YOUR ASSIGNMENT:
Could you print, word for word, the lines in the records below, starting at the line that contains "ber relaxed Premium" and ending at the line that contains "Измерительный и поверочный инструмент", with both of those lines included and the pictures left out?

_ _ _ _

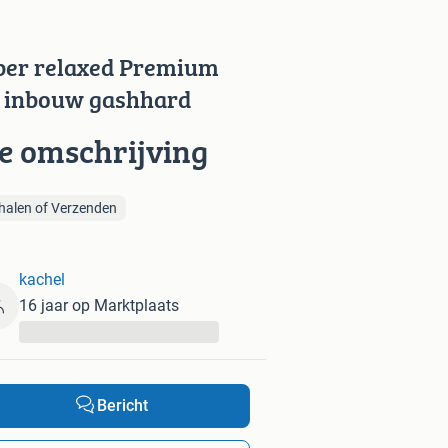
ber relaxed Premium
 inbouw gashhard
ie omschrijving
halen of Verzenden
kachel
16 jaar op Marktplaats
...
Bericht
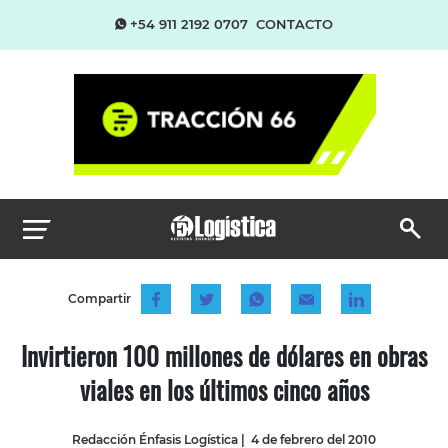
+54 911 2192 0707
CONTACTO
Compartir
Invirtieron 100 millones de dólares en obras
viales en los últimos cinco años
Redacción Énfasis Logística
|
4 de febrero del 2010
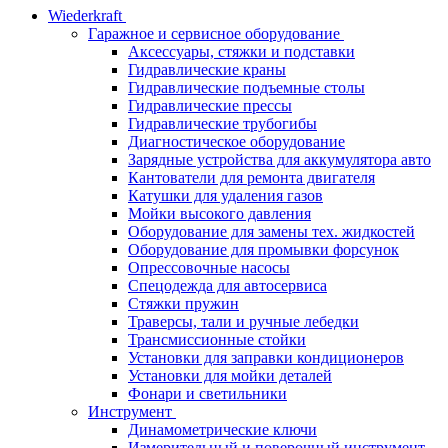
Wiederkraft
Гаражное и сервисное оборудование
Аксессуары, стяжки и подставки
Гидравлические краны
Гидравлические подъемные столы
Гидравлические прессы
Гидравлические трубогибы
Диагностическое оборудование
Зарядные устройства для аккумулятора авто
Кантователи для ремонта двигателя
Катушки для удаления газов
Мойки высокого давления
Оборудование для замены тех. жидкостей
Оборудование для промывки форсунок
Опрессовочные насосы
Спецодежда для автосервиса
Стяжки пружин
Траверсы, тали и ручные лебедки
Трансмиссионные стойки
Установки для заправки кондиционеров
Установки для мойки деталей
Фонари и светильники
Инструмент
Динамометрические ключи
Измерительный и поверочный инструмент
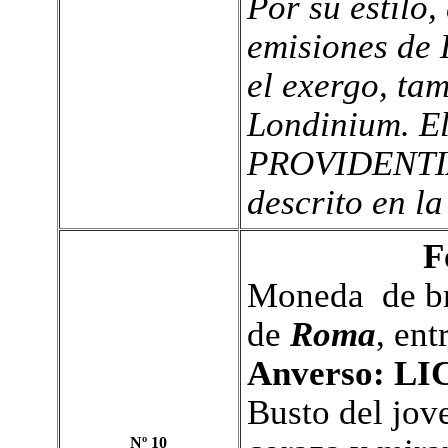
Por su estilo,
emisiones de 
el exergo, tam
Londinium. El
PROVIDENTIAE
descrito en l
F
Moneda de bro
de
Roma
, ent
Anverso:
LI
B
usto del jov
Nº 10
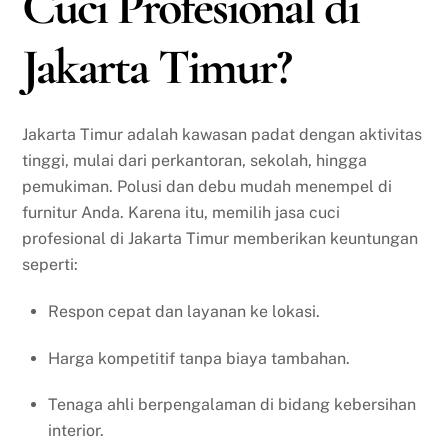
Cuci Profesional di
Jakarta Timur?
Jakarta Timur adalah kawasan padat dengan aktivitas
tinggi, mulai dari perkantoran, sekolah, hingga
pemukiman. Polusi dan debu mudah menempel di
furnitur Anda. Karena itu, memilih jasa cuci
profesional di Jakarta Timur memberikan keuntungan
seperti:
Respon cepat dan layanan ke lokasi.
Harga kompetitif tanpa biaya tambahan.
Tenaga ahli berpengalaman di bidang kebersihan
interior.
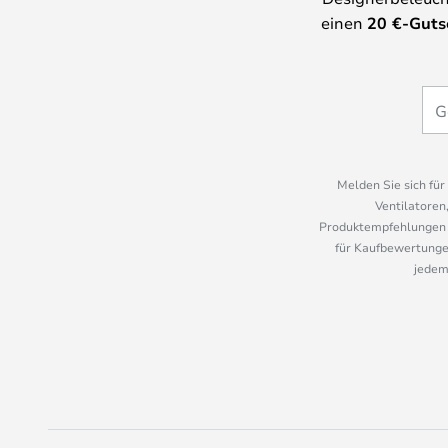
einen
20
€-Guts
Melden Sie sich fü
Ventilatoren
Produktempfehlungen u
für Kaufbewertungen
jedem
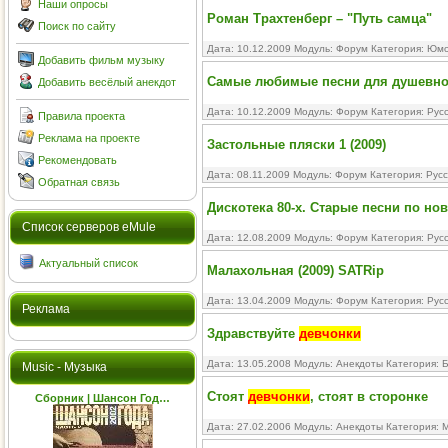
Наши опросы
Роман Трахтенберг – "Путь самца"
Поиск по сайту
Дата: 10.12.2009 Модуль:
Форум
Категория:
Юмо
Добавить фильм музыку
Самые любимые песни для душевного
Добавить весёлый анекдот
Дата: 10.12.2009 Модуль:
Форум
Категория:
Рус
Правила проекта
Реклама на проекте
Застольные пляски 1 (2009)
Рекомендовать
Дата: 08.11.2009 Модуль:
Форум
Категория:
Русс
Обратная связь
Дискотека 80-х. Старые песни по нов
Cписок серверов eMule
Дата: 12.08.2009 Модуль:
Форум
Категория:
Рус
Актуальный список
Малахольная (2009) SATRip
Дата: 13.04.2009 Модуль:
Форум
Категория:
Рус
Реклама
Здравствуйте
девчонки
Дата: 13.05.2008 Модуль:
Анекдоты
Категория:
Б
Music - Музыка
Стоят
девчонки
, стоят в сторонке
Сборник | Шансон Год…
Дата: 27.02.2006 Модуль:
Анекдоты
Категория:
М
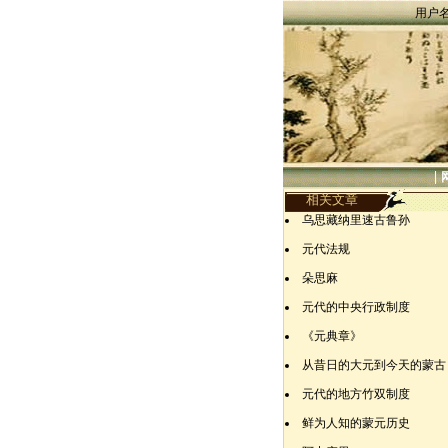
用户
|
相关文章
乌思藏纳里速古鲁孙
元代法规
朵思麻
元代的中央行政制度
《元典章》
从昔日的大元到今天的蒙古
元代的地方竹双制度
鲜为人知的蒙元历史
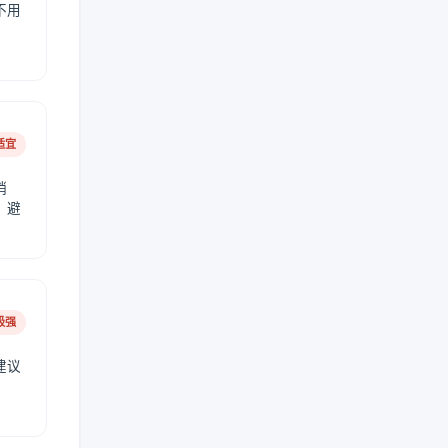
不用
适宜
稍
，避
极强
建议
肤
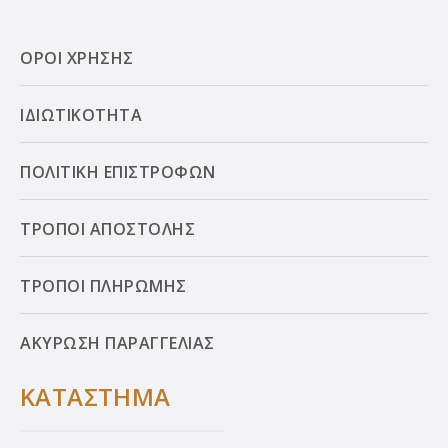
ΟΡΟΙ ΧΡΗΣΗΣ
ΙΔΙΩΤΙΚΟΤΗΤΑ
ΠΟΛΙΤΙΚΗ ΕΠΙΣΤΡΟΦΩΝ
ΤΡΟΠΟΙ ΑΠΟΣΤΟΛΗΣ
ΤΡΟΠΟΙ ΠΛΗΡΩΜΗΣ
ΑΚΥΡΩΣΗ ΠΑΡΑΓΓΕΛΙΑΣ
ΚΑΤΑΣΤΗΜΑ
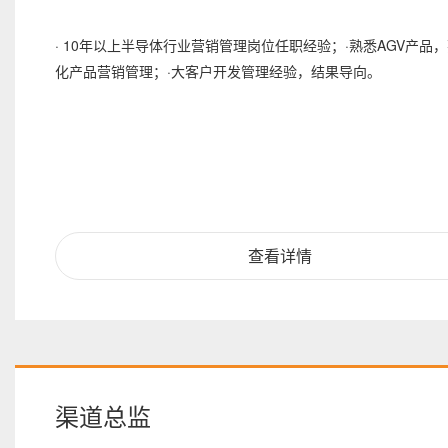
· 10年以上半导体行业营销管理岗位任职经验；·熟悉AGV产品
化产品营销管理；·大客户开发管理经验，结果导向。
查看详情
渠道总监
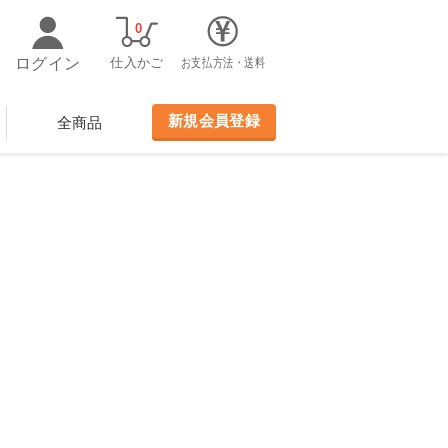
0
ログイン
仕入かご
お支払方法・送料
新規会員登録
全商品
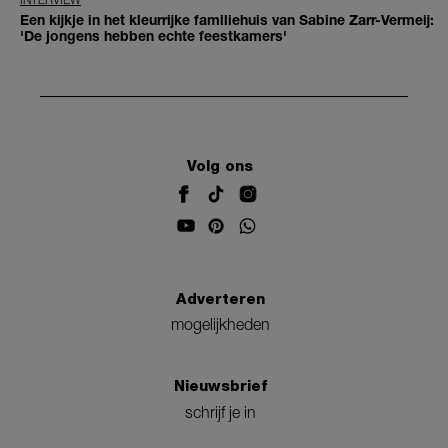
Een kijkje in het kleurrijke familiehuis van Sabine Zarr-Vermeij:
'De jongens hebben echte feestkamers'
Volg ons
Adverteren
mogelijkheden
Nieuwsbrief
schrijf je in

_ _ _ _

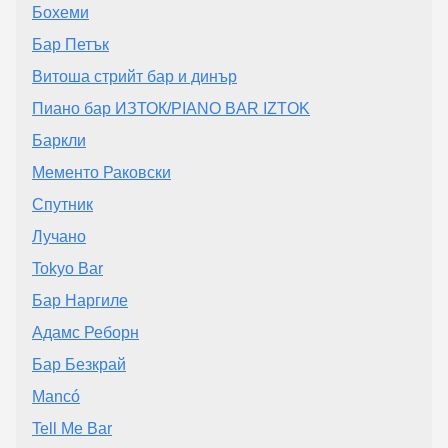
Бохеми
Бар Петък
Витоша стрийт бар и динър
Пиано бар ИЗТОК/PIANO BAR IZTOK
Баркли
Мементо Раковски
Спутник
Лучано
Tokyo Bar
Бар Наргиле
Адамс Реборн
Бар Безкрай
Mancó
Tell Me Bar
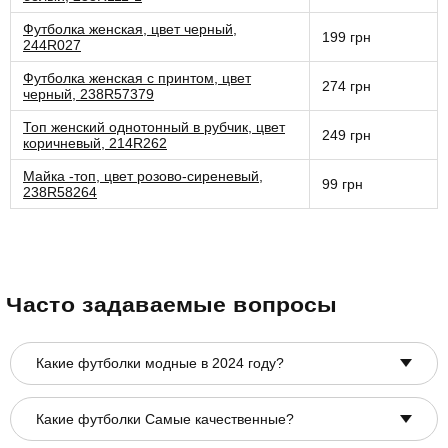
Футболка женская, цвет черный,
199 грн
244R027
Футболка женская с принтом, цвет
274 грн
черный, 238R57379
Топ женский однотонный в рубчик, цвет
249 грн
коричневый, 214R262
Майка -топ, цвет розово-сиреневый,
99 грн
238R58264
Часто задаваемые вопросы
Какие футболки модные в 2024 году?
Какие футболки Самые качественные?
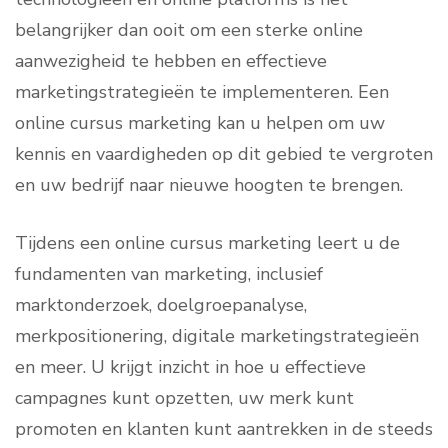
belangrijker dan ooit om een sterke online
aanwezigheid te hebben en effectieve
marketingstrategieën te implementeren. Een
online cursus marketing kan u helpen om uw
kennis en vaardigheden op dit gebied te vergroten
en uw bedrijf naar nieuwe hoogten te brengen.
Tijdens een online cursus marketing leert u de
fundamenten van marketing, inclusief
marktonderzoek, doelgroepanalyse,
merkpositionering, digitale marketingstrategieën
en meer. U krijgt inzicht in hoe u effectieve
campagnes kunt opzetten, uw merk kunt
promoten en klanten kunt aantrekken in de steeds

_ _ _ _

SOLUTION:
ber relaxed Premium
 inbouw gashhard
ie omschrijving
halen of Verzenden
kachel
16 jaar op Marktplaats
...
Bericht
+54 911 2192 0707
CONTACTO
Compartir
Invirtieron 100 millones de dólares en obras
viales en los últimos cinco años
Redacción Énfasis Logística
|
4 de febrero del 2010
Wiederkraft
Гаражное и сервисное оборудование
Аксессуары, стяжки и подставки
Гидравлические краны
Гидравлические подъемные столы
Гидравлические прессы
Гидравлические трубогибы
Диагностическое оборудование
Зарядные устройства для аккумулятора авто
Кантователи для ремонта двигателя
Катушки для удаления газов
Мойки высокого давления
Оборудование для замены тех. жидкостей
Оборудование для промывки форсунок
Опрессовочные насосы
Спецодежда для автосервиса
Стяжки пружин
Траверсы, тали и ручные лебедки
Трансмиссионные стойки
Установки для заправки кондиционеров
Установки для мойки деталей
Фонари и светильники
Инструмент
Динамометрические ключи
Измерительный и поверочный инструмент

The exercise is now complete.